It was sailing craft that took us beyond our horizons to discover the New World and it's sailing craft that are leading the way into space. NanoSail-D2, the solar sail satellite deployed in low-Earth orbit since November 2010, (see Sail-World Cruising http://www.sail-world.com/Cruising/international/The-little-space-sailing-vessel-that-just-wont-sink./82925!story ) has successfully reentered into the Earth's atmosphere, says NASA.
Nanosail in action
'The NanoSail-D mission produced a wealth of data that will be useful in understanding how these types of passive deorbit devices react to the upper atmosphere,' said Joe Casas, FASTSAT project scientist at NASA's Marshall Space Flight Center in Huntsville, Ala.
Casas added that the data collected from the mission is being evaluated in relation to data from FASTSAT science experiments which are intended to better understand the drag influences of Earth's upper atmosphere on satellite orbital re-entry.
After analyzing data about its return, NASA has announced that the satellite NanoSail-D2 has reentered the Earth's atmosphere and burned up. Far from being merely the end of its usefulness, NanoSail's reentry was actually the main goal of its mission.
Deorbit and reentry occurred on Sept. 17, six months later than initially predicted, and allowed NASA scientists to observe the behavior of small solar sail in low-Earth orbit and during reentry. Engineers hope to use small solar sail technology to control the future reentry of satellites and space debris.
About the project:
A solar sail is a spacecraft that makes use of sunlight for producing and controlling motion. Although the effect is too small to be observed in daily life, light actually exerts pressure on surfaces. Solar sails consist of a lightweight, reflective material with a high surface-area-to-mass ratio.
As light shines on the surface of the sail, its pressure produces a gentle force that, over time, can accelerate a spacecraft to high velocities. Some engineers have speculated that large sails could even provide efficient means for traveling between planets and even to distant stars.
NanoSail-D2 tests the technology on small scale, and is aimed at providing a means of bringing defunct satellites safely back to Earth. As both light and the wispy traces of the upper atmosphere produced drag on NanoSail's reflective sails, the spacecraft's orbit slowed and gravity slowly pulled it back down towards the Earth.
NanoSail-D2's early days were fraught with trouble. The original NanoSail-D was destroyed when its launch rocket went off-course and crashed into the Pacific Ocean in August of 2008. The replacement satellite NanoSail-D2 was launched on Nov. 19, 2010 as a payload on NASA's FASTSAT, but it too ran into trouble.
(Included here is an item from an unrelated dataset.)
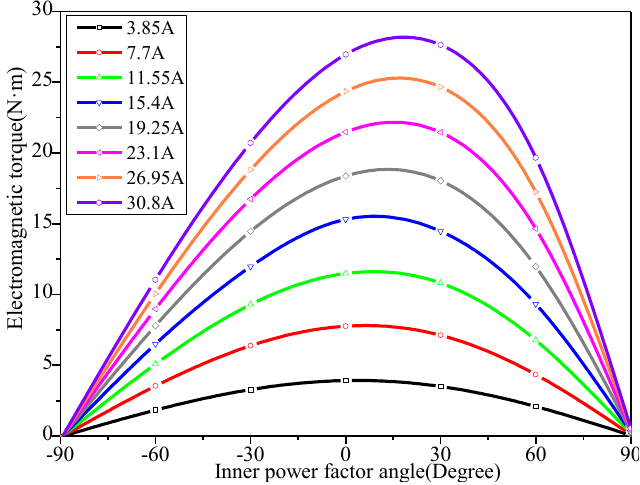
Figure 2. Electromagnetic torques of the FSPM machine with different current amplitudes and inner power factor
Although the satellite made it safely to orbit, it failed to jettison from its parent satellite FASTSAT, aboard which NanoSail-D2 was piggybacking. To controllers' surprise, NanoSail unexpectedly ejected on its own from FASTSAT on Jan. 17, and deployed its sails two days later, allowing the mission to begin.
Because of its broad and highly reflective sail, NanoSail made an interesting target for observers of the nighttime sky. NASA and SpaceWeather.com hosted a joint astrophotography competition, challenging amateurs to capture images of NanoSail-D2 as it flashed in the night sky.
In addition to generating a wider public interest in the mission, the photographs also gave controllers information about NanoSail's behavior while in low-Earth orbit, where interactions with the dynamic atmosphere made its flight somewhat unpredictable. (Winners of the photography contest will be announced next year.)
Studying NanoSail's deorbiting and reentry was a main goal of the mission. Engineers hope that in the future small solar sails may be attached to orbiting satellites in order to bring them back to the Earth's surface in a controlled manner at the end of their mission.
Defunct satellites and other space debris, such as spent rocket stages, provide a collision threat to functioning satellites and manned spacecraft. NanoSail technology could allow controllers to bring old satellites safely down and out of harm's way.